Descaminhos: grandes gestos

terça-feira, julho 03, 2012

grandes gestos

Já há tempos insisto que um dos maiores sintomas da miséria de nossa época é estarmos tão prontos a reconhecer, admirar e elogiar o que seria, sob critérios rigorosos, simplesmente o necessário, o razoável: não raro, tão somente o mínimo. É chegado há muito o tempo em que usar corretamente as vírgulas basta para que digam que você escreve bem.
Ainda assim, não foi sem um resquício de horror que recentemente observei alguns apelos espalhados pelo metrô de São Paulo que, na minha ainda tão inocente fantasia, só fariam sentido sob a chave da ironia. "Faça um grande gesto", exorta-se: antes de embarcar, permita que os outros desembarquem; mantenha-se à direita na escada rolante.

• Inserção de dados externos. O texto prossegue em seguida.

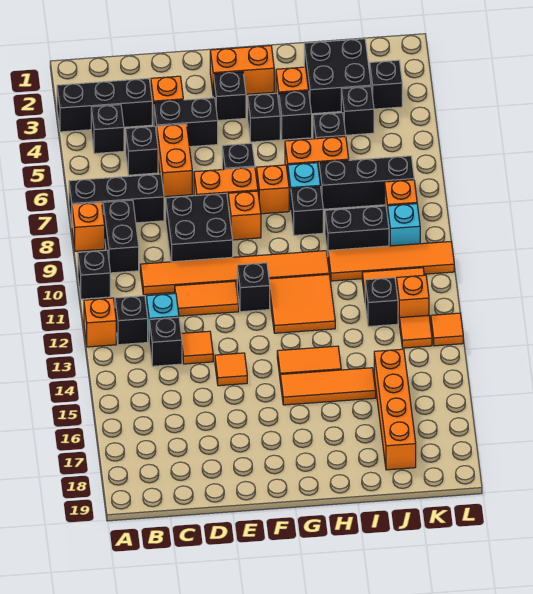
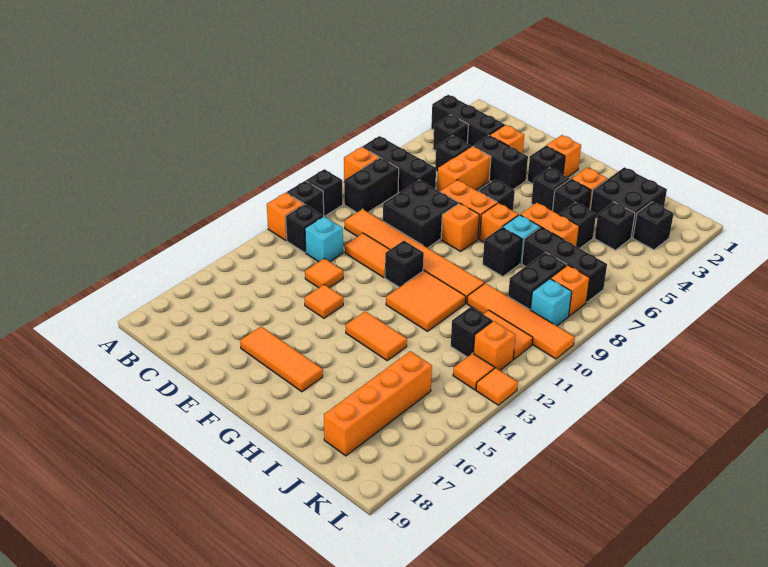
black brick C13 level 1 -> black brick A11 level 1
orange brick F2:G2 level 1 -> orange brick F2 level 1
orange tile G15:I15 level 1 -> orange tile E17:G17 level 1
black brick I9:J9 level 1 -> black brick J8:J9 level 1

Sombrios os tempos em que princípios de estrito bom senso são tomados por um "grande gesto". Ao que tudo indica, em alguns meses teremos por lá um "faça um grande gesto: não tente entrar ou sair do vagão antes de a porta estar aberta".
Passado um século sob a mitologia darwinista, falta muito, muito pouco para que a mera sobrevivência, em seus aspectos mais elementares, mais banais, seja elevada às excelsas alturas da glória do gênio humano e celebrada em hexâmetros dactílicos como o supremo gesto de heroísmo. Na verdade, falta apenas quem ainda ligue para a escansão.